Task description
Render every line of the records below as a Markdown table with two columns: Index for the row number and Content for the line itself. Omit blank lines.
::::::::
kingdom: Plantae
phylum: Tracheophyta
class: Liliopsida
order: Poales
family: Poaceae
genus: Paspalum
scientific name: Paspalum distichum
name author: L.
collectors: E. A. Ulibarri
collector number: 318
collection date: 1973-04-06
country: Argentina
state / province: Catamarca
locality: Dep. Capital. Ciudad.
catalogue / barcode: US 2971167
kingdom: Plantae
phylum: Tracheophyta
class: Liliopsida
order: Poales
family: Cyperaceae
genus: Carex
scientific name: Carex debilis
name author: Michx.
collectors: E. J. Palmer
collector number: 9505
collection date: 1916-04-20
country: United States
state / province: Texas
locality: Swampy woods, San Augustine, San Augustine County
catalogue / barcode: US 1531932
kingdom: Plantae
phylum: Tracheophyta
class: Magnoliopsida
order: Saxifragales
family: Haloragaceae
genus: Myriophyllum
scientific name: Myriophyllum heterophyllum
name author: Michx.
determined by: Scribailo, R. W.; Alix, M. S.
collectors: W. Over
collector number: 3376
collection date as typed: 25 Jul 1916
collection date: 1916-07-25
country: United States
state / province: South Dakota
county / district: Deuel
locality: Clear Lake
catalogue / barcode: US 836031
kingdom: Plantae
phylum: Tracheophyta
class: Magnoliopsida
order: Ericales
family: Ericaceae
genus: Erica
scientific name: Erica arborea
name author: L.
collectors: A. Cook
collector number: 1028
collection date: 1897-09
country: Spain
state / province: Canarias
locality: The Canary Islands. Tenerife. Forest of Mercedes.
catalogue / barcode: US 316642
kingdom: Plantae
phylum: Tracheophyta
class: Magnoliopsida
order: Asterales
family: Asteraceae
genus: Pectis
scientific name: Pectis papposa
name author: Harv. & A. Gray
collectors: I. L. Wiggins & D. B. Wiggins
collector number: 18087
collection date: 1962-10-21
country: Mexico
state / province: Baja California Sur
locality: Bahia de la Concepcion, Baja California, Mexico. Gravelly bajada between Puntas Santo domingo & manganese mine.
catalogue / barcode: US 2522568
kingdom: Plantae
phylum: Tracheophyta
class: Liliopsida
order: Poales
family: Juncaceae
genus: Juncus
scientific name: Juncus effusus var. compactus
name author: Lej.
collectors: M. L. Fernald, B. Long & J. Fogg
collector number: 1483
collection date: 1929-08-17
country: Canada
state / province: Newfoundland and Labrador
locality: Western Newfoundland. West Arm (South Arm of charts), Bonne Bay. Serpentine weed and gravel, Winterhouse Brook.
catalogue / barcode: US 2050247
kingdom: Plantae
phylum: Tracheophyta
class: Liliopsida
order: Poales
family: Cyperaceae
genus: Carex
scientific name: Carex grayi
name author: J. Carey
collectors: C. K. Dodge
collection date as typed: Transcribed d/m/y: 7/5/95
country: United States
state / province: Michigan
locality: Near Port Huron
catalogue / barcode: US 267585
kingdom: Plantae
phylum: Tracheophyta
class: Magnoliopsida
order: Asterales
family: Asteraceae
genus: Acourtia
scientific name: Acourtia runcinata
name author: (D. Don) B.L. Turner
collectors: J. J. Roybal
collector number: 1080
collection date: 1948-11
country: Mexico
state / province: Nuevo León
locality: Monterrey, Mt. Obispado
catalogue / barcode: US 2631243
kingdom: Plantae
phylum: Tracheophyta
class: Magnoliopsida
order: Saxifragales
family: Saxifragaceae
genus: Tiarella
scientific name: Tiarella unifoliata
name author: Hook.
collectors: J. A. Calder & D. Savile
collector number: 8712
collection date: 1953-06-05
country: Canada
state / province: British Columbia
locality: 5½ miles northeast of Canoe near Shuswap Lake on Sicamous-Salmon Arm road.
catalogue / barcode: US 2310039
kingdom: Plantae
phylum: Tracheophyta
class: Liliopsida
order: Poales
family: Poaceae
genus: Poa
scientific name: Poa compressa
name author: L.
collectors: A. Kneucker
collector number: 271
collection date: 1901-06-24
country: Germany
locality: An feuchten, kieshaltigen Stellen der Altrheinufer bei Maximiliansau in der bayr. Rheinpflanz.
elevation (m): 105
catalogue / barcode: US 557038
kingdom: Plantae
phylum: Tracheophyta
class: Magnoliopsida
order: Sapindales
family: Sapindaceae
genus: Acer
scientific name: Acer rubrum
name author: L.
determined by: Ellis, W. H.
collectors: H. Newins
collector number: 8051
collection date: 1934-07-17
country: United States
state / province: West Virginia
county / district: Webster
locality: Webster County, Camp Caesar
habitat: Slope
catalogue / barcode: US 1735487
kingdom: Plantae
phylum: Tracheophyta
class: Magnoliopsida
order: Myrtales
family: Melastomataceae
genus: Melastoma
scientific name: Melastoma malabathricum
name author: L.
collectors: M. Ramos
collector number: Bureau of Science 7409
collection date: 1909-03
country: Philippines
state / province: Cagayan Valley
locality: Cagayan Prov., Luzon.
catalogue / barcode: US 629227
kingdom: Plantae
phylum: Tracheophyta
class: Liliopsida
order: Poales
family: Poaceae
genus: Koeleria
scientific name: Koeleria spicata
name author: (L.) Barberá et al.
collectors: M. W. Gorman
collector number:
::::::::
Worked answer
| Index | Content |
|---|---|
| 1 | kingdom: Plantae |
| 2 | phylum: Tracheophyta |
| 3 | class: Liliopsida |
| 4 | order: Poales |
| 5 | family: Poaceae |
| 6 | genus: Paspalum |
| 7 | scientific name: Paspalum distichum |
| 8 | name author: L. |
| 9 | collectors: E. A. Ulibarri |
| 10 | collector number: 318 |
| 11 | collection date: 1973-04-06 |
| 12 | country: Argentina |
| 13 | state / province: Catamarca |
| 14 | locality: Dep. Capital. Ciudad. |
| 15 | catalogue / barcode: US 2971167 |
| 16 | kingdom: Plantae |
| 17 | phylum: Tracheophyta |
| 18 | class: Liliopsida |
| 19 | order: Poales |
| 20 | family: Cyperaceae |
| 21 | genus: Carex |
| 22 | scientific name: Carex debilis |
| 23 | name author: Michx. |
| 24 | collectors: E. J. Palmer |
| 25 | collector number: 9505 |
| 26 | collection date: 1916-04-20 |
| 27 | country: United States |
| 28 | state / province: Texas |
| 29 | locality: Swampy woods, San Augustine, San Augustine County |
| 30 | catalogue / barcode: US 1531932 |
| 31 | kingdom: Plantae |
| 32 | phylum: Tracheophyta |
| 33 | class: Magnoliopsida |
| 34 | order: Saxifragales |
| 35 | family: Haloragaceae |
| 36 | genus: Myriophyllum |
| 37 | scientific name: Myriophyllum heterophyllum |
| 38 | name author: Michx. |
| 39 | determined by: Scribailo, R. W.; Alix, M. S. |
| 40 | collectors: W. Over |
| 41 | collector number: 3376 |
| 42 | collection date as typed: 25 Jul 1916 |
| 43 | collection date: 1916-07-25 |
| 44 | country: United States |
| 45 | state / province: South Dakota |
| 46 | county / district: Deuel |
| 47 | locality: Clear Lake |
| 48 | catalogue / barcode: US 836031 |
| 49 | kingdom: Plantae |
| 50 | phylum: Tracheophyta |
| 51 | class: Magnoliopsida |
| 52 | order: Ericales |
| 53 | family: Ericaceae |
| 54 | genus: Erica |
| 55 | scientific name: Erica arborea |
| 56 | name author: L. |
| 57 | collectors: A. Cook |
| 58 | collector number: 1028 |
| 59 | collection date: 1897-09 |
| 60 | country: Spain |
| 61 | state / province: Canarias |
| 62 | locality: The Canary Islands. Tenerife. Forest of Mercedes. |
| 63 | catalogue / barcode: US 316642 |
| 64 | kingdom: Plantae |
| 65 | phylum: Tracheophyta |
| 66 | class: Magnoliopsida |
| 67 | order: Asterales |
| 68 | family: Asteraceae |
| 69 | genus: Pectis |
| 70 | scientific name: Pectis papposa |
| 71 | name author: Harv. & A. Gray |
| 72 | collectors: I. L. Wiggins & D. B. Wiggins |
| 73 | collector number: 18087 |
| 74 | collection date: 1962-10-21 |
| 75 | country: Mexico |
| 76 | state / province: Baja California Sur |
| 77 | locality: Bahia de la Concepcion, Baja California, Mexico. Gravelly bajada between Puntas Santo domingo & manganese mine. |
| 78 | catalogue / barcode: US 2522568 |
| 79 | kingdom: Plantae |
| 80 | phylum: Tracheophyta |
| 81 | class: Liliopsida |
| 82 | order: Poales |
| 83 | family: Juncaceae |
| 84 | genus: Juncus |
| 85 | scientific name: Juncus effusus var. compactus |
| 86 | name author: Lej. |
| 87 | collectors: M. L. Fernald, B. Long & J. Fogg |
| 88 | collector number: 1483 |
| 89 | collection date: 1929-08-17 |
| 90 | country: Canada |
| 91 | state / province: Newfoundland and Labrador |
| 92 | locality: Western Newfoundland. West Arm (South Arm of charts), Bonne Bay. Serpentine weed and gravel, Winterhouse Brook. |
| 93 | catalogue / barcode: US 2050247 |
| 94 | kingdom: Plantae |
| 95 | phylum: Tracheophyta |
| 96 | class: Liliopsida |
| 97 | order: Poales |
| 98 | family: Cyperaceae |
| 99 | genus: Carex |
| 100 | scientific name: Carex grayi |
| 101 | name author: J. Carey |
| 102 | collectors: C. K. Dodge |
| 103 | collection date as typed: Transcribed d/m/y: 7/5/95 |
| 104 | country: United States |
| 105 | state / province: Michigan |
| 106 | locality: Near Port Huron |
| 107 | catalogue / barcode: US 267585 |
| 108 | kingdom: Plantae |
| 109 | phylum: Tracheophyta |
| 110 | class: Magnoliopsida |
| 111 | order: Asterales |
| 112 | family: Asteraceae |
| 113 | genus: Acourtia |
| 114 | scientific name: Acourtia runcinata |
| 115 | name author: (D. Don) B.L. Turner |
| 116 | collectors: J. J. Roybal |
| 117 | collector number: 1080 |
| 118 | collection date: 1948-11 |
| 119 | country: Mexico |
| 120 | state / province: Nuevo León |
| 121 | locality: Monterrey, Mt. Obispado |
| 122 | catalogue / barcode: US 2631243 |
| 123 | kingdom: Plantae |
| 124 | phylum: Tracheophyta |
| 125 | class: Magnoliopsida |
| 126 | order: Saxifragales |
| 127 | family: Saxifragaceae |
| 128 | genus: Tiarella |
| 129 | scientific name: Tiarella unifoliata |
| 130 | name author: Hook. |
| 131 | collectors: J. A. Calder & D. Savile |
| 132 | collector number: 8712 |
| 133 | collection date: 1953-06-05 |
| 134 | country: Canada |
| 135 | state / province: British Columbia |
| 136 | locality: 5½ miles northeast of Canoe near Shuswap Lake on Sicamous-Salmon Arm road. |
| 137 | catalogue / barcode: US 2310039 |
| 138 | kingdom: Plantae |
| 139 | phylum: Tracheophyta |
| 140 | class: Liliopsida |
| 141 | order: Poales |
| 142 | family: Poaceae |
| 143 | genus: Poa |
| 144 | scientific name: Poa compressa |
| 145 | name author: L. |
| 146 | collectors: A. Kneucker |
| 147 | collector number: 271 |
| 148 | collection date: 1901-06-24 |
| 149 | country: Germany |
| 150 | locality: An feuchten, kieshaltigen Stellen der Altrheinufer bei Maximiliansau in der bayr. Rheinpflanz. |
| 151 | elevation (m): 105 |
| 152 | catalogue / barcode: US 557038 |
| 153 | kingdom: Plantae |
| 154 | phylum: Tracheophyta |
| 155 | class: Magnoliopsida |
| 156 | order: Sapindales |
| 157 | family: Sapindaceae |
| 158 | genus: Acer |
| 159 | scientific name: Acer rubrum |
| 160 | name author: L. |
| 161 | determined by: Ellis, W. H. |
| 162 | collectors: H. Newins |
| 163 | collector number: 8051 |
| 164 | collection date: 1934-07-17 |
| 165 | country: United States |
| 166 | state / province: West Virginia |
| 167 | county / district: Webster |
| 168 | locality: Webster County, Camp Caesar |
| 169 | habitat: Slope |
| 170 | catalogue / barcode: US 1735487 |
| 171 | kingdom: Plantae |
| 172 | phylum: Tracheophyta |
| 173 | class: Magnoliopsida |
| 174 | order: Myrtales |
| 175 | family: Melastomataceae |
| 176 | genus: Melastoma |
| 177 | scientific name: Melastoma malabathricum |
| 178 | name author: L. |
| 179 | collectors: M. Ramos |
| 180 | collector number: Bureau of Science 7409 |
| 181 | collection date: 1909-03 |
| 182 | country: Philippines |
| 183 | state / province: Cagayan Valley |
| 184 | locality: Cagayan Prov., Luzon. |
| 185 | catalogue / barcode: US 629227 |
| 186 | kingdom: Plantae |
| 187 | phylum: Tracheophyta |
| 188 | class: Liliopsida |
| 189 | order: Poales |
| 190 | family: Poaceae |
| 191 | genus: Koeleria |
| 192 | scientific name: Koeleria spicata |
| 193 | name author: (L.) Barberá et al. |
| 194 | collectors: M. W. Gorman |
| 195 | collector number: |